Is Slow Coil Motion Always Better?

Interesting!
 

Interesting!

Interesting, for sure. Like everything else in the field it's not 100% foolproof but it is a good technique/tool to have in your arsenal. It's also a good technique for the quick pinpointing of targets when the sweeps are kept quick and short. The thing I find most interesting about it is the accuracy of the returns, hard to figure since the coil is moving back and forth so rapidly. I use this technique "a lot" when I'm in disc mode.
 

1) I'm not disputing the effect you describe, and
2) I'm not a physicist, but...
3) theres no way you can swing a coil fast enough to appreciably affect the frequency sent into the subsurface. which brings us to
4) I'm too lazy to do the math to prove it.

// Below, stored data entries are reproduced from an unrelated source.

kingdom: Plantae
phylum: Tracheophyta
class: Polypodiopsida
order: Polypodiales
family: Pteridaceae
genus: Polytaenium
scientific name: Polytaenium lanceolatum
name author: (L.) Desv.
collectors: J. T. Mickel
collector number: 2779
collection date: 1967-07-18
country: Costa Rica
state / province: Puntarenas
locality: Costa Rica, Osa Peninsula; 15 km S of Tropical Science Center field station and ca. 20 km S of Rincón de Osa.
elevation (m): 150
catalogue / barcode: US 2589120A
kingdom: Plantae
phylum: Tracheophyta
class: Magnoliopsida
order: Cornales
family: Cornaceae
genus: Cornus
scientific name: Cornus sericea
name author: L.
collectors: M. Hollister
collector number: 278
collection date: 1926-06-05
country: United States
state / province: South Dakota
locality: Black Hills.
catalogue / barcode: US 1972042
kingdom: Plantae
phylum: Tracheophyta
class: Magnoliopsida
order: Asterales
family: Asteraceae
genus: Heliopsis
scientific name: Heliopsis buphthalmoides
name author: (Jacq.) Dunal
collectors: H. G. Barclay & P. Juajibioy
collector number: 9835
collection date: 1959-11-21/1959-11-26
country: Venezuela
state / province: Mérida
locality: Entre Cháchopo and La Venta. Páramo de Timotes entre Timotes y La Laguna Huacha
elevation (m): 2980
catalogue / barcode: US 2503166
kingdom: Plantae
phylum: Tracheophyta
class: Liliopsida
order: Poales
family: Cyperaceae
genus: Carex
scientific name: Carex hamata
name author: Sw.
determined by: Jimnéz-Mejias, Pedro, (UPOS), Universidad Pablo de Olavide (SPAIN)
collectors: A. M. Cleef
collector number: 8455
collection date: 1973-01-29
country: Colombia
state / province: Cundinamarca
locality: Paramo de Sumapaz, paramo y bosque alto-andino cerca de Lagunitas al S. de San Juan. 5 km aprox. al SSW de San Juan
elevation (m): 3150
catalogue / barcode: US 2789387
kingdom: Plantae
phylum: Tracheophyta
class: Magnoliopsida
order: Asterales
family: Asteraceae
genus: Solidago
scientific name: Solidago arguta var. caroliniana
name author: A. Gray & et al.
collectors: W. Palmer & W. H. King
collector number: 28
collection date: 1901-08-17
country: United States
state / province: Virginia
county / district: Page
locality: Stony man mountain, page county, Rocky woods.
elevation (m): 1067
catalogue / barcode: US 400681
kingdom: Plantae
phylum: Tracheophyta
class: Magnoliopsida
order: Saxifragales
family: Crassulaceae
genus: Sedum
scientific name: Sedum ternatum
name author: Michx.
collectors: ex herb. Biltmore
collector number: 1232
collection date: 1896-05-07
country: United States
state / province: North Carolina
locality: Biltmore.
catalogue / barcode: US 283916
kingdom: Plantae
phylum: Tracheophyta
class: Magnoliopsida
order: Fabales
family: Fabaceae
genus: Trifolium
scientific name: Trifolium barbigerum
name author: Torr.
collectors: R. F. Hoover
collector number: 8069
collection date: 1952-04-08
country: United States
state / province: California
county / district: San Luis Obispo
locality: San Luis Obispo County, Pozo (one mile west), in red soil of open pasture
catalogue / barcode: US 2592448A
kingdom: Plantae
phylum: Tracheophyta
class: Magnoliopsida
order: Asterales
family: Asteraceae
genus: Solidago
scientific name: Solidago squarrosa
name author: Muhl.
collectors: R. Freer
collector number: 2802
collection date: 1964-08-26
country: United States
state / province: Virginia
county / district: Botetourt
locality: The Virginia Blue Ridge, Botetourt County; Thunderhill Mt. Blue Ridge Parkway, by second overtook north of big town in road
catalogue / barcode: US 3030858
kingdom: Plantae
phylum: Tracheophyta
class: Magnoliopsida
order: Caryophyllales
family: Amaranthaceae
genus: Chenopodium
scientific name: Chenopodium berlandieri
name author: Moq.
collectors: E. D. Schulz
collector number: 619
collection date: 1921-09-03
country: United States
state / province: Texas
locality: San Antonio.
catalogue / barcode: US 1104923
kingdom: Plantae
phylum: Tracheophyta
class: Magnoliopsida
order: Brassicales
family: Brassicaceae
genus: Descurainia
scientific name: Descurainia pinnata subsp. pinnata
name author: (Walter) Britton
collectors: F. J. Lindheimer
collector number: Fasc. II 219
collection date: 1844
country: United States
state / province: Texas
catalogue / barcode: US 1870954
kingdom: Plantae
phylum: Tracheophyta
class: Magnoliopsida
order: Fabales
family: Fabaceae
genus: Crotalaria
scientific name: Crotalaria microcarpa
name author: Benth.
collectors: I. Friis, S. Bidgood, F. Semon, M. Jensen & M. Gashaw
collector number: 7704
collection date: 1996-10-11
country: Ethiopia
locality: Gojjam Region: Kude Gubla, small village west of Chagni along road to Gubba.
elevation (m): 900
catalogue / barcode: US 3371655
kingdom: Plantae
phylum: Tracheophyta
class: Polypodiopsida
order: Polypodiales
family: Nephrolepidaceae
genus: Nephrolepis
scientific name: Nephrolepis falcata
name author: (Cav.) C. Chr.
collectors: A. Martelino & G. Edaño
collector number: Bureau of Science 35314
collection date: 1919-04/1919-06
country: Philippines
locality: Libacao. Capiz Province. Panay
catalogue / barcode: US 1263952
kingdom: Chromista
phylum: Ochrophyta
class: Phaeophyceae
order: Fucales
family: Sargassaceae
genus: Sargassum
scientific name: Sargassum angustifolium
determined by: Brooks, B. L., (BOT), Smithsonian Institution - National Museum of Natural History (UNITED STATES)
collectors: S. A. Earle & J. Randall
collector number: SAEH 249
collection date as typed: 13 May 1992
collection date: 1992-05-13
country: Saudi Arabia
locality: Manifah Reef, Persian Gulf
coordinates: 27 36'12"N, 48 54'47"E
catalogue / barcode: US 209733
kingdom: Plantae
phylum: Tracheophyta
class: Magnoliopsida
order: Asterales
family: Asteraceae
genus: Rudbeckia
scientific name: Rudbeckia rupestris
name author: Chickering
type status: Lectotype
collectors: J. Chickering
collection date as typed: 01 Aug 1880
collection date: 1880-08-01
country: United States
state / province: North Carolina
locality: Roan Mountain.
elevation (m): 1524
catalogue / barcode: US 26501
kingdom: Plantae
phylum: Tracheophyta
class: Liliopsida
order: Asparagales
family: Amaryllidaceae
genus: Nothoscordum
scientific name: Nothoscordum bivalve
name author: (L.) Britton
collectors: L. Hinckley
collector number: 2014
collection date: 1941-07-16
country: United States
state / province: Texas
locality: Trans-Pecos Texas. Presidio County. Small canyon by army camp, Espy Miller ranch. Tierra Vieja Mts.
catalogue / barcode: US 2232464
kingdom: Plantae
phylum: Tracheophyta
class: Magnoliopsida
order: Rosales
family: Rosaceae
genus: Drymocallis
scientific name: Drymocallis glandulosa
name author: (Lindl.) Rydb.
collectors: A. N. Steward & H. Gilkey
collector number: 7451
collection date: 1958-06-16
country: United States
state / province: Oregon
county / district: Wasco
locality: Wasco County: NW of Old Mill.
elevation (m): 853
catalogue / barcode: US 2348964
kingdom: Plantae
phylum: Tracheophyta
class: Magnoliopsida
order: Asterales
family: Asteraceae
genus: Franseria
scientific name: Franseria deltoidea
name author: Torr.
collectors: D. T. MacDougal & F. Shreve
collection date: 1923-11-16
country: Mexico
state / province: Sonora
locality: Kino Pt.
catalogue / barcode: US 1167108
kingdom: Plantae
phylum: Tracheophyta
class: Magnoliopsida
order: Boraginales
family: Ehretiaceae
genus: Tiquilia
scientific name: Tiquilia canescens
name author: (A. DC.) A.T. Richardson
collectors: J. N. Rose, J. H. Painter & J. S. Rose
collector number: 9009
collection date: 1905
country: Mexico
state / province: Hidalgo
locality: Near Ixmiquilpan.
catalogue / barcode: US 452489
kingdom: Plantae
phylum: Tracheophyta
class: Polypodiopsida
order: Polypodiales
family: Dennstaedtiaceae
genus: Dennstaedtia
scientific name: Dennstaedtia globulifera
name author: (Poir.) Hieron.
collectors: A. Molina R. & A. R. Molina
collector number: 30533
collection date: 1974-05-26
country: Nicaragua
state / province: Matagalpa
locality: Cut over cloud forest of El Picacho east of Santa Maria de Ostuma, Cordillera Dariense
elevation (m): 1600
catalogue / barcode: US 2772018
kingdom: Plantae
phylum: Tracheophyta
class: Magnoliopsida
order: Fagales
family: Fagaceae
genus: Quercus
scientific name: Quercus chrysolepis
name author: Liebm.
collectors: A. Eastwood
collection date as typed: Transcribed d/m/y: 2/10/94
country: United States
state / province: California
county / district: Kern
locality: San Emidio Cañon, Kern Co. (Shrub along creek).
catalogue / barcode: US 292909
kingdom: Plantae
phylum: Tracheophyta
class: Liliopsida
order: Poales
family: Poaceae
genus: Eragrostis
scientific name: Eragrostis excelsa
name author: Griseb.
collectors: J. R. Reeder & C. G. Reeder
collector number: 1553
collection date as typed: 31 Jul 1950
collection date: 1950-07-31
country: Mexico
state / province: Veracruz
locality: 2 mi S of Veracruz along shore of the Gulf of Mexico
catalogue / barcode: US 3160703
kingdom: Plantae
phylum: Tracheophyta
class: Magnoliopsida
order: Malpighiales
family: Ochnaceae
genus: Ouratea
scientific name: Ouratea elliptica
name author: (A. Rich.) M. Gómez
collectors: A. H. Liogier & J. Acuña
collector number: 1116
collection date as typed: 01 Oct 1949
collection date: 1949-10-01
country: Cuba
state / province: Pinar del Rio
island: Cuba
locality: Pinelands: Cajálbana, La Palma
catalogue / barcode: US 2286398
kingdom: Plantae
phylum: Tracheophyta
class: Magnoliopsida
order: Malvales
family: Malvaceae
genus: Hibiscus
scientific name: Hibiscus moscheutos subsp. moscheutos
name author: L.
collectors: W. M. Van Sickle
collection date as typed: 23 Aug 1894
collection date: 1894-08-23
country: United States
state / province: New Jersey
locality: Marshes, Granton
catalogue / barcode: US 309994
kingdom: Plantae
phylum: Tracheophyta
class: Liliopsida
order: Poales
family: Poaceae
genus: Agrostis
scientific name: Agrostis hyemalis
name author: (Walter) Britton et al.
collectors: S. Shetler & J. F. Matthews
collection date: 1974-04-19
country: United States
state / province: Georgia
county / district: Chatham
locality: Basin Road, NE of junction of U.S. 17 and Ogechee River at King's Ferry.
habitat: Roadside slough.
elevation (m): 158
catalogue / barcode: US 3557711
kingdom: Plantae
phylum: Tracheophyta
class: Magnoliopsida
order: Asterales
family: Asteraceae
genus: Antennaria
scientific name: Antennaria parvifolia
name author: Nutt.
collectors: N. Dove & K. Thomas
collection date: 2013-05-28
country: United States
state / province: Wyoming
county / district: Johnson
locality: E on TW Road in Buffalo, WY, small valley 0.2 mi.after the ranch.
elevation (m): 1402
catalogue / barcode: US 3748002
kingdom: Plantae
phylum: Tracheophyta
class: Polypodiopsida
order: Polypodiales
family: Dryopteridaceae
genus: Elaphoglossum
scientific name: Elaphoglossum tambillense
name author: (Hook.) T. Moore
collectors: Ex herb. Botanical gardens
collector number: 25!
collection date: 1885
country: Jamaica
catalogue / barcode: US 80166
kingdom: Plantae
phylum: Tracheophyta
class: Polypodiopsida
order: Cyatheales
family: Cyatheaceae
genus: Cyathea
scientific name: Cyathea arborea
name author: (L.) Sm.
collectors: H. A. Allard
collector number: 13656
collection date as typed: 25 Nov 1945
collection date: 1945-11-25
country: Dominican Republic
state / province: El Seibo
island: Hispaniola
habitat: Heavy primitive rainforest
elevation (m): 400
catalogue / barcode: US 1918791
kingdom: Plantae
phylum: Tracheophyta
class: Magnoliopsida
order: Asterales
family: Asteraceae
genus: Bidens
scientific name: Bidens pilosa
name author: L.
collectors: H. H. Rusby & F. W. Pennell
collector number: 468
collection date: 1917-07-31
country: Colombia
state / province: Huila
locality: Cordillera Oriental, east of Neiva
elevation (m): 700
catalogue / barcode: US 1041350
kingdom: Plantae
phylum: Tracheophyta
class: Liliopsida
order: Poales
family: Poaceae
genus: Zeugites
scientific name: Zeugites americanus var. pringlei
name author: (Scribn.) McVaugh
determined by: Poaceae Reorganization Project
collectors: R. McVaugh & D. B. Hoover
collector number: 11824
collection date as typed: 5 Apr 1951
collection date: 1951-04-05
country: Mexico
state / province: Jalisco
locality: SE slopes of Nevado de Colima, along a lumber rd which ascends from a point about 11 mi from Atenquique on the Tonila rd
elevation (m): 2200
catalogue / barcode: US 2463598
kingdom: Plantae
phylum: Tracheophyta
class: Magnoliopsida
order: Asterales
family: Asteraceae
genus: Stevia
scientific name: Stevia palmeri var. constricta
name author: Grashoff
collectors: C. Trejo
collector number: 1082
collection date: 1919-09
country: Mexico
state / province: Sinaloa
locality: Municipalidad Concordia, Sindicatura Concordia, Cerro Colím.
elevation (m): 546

I cant try it at the moment, but if your effect is real, there is a different explanation.
 

Wow. Will try that this week
 

bigscoop, I'm enjoying your videos. Also like the music intro and exit :) Thanx. A few comments on this one:

Yes, today's discriminators are "motion" discriminators. Not NEAR as much as yester-year earlier advent of motion discriminators (6000D, 6DB, 8500's, RB7, etc...). The motion needed has been slowed way down since the early 1980s. However, yes, a bit of motion is still needed. And yes, there is subtle depth difference depending on swing speed.

However, another factor this isn't taking into effect, is target separation. What you're saying is true for depth on individual targets , like on the beach, where they are likely separate and distinctly physically separate from each other. But if the task is trying to discern signals apart from each other (or to aid in "averaging" of 2 targets combined), then in those cases, "slower" will be needed. To "wiggle" around (turning 90*, trying varying swing speeds) to try to isolate any one particular signal. Sure that might mean a tad loss of depth. But on the other hand, you're now separating targets better.

So for ghost-towsny stuff, nail-ridden old-town demolition sites, etc.... "fast" (to achieve the maximum depth) might not be the task-at-hand.